● **Source information**
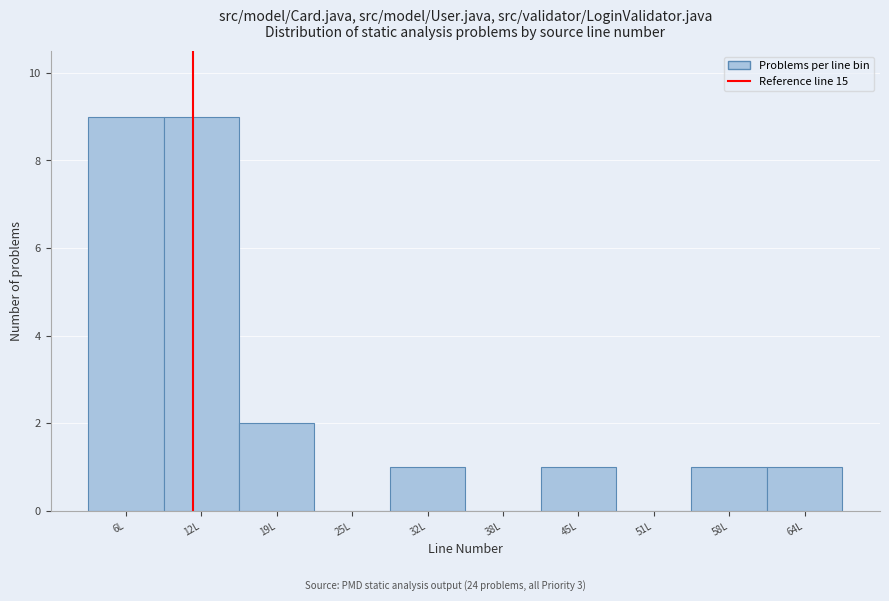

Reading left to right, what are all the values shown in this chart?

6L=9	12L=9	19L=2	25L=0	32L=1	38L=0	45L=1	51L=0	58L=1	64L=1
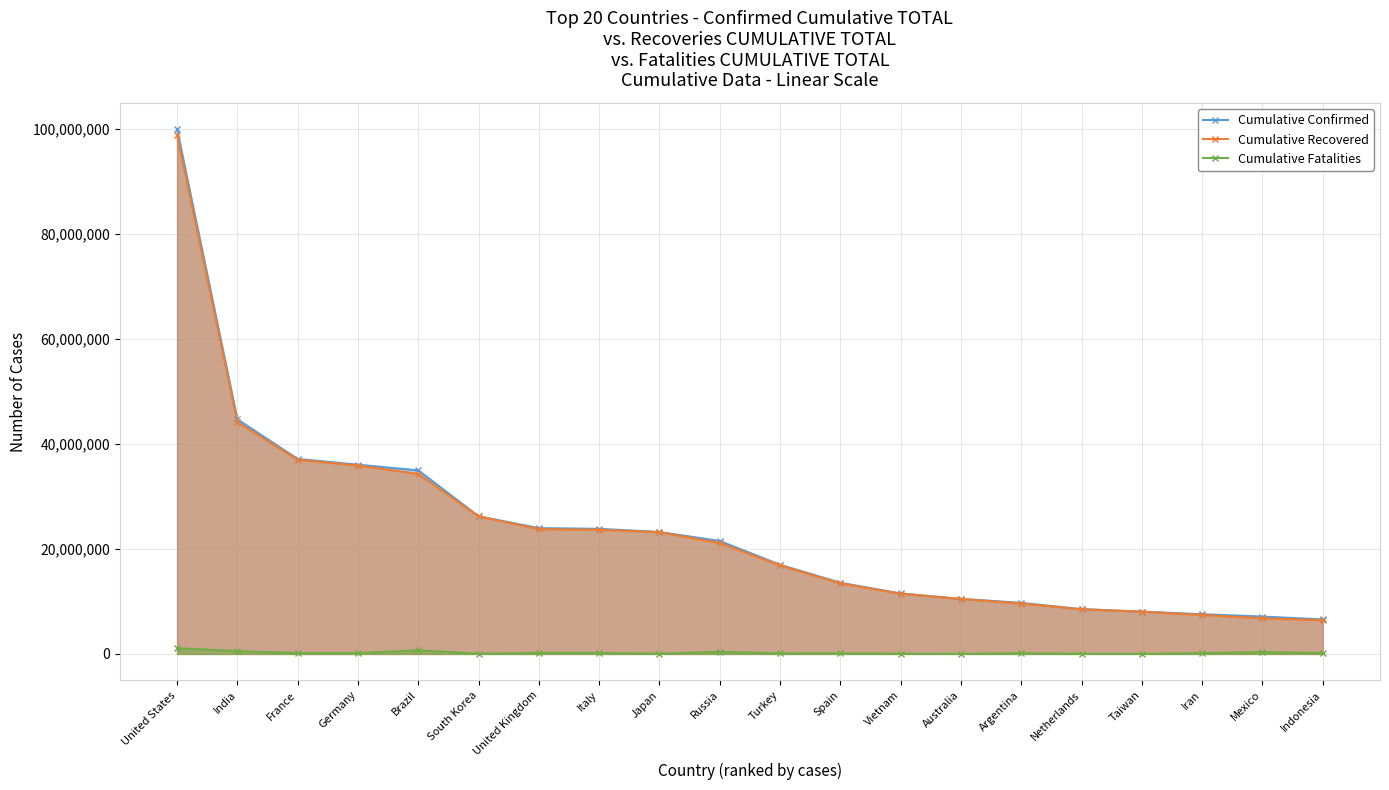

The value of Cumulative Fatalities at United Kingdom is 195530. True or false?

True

--

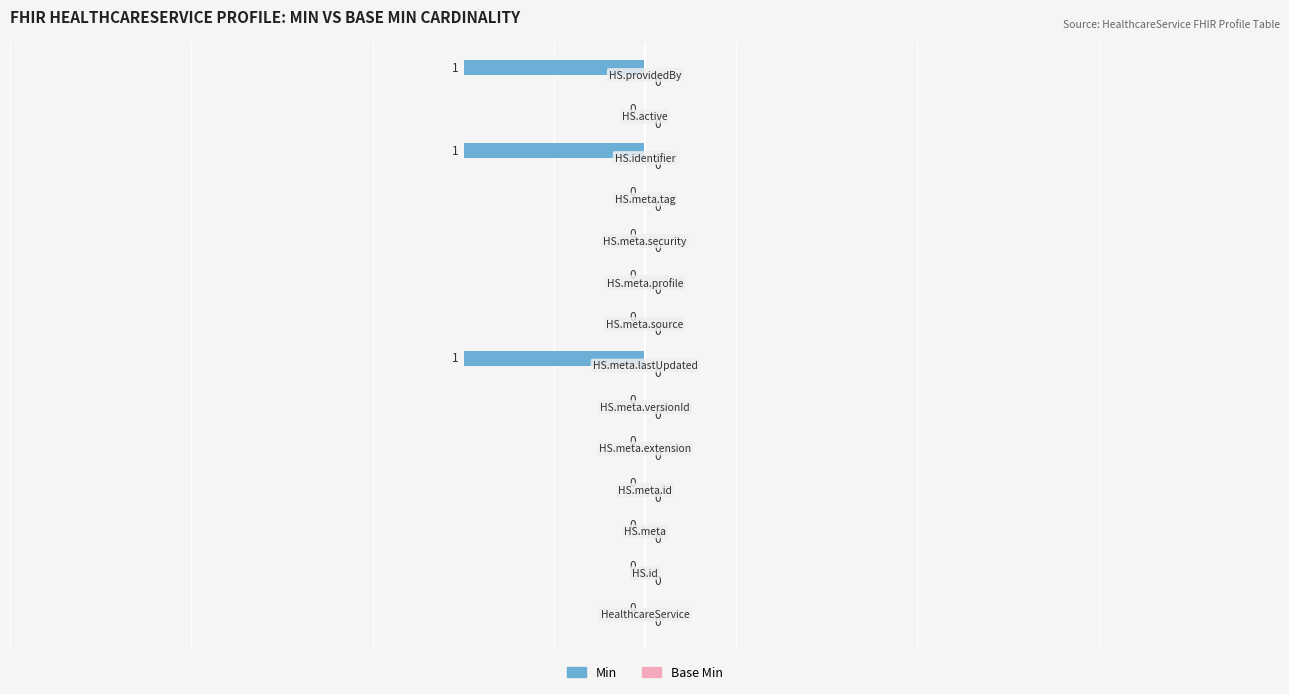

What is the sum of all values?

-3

● **Problem to work on**
Please print everything from the line containing "Reading left to" down to the line containing "The value of", both lines included, leaving the pictures out.

● **Exercise answer**
Reading left to right, what are all the values shown in this chart?

6L=9	12L=9	19L=2	25L=0	32L=1	38L=0	45L=1	51L=0	58L=1	64L=1

The value of Cumulative Fatalities at United Kingdom is 195530. True or false?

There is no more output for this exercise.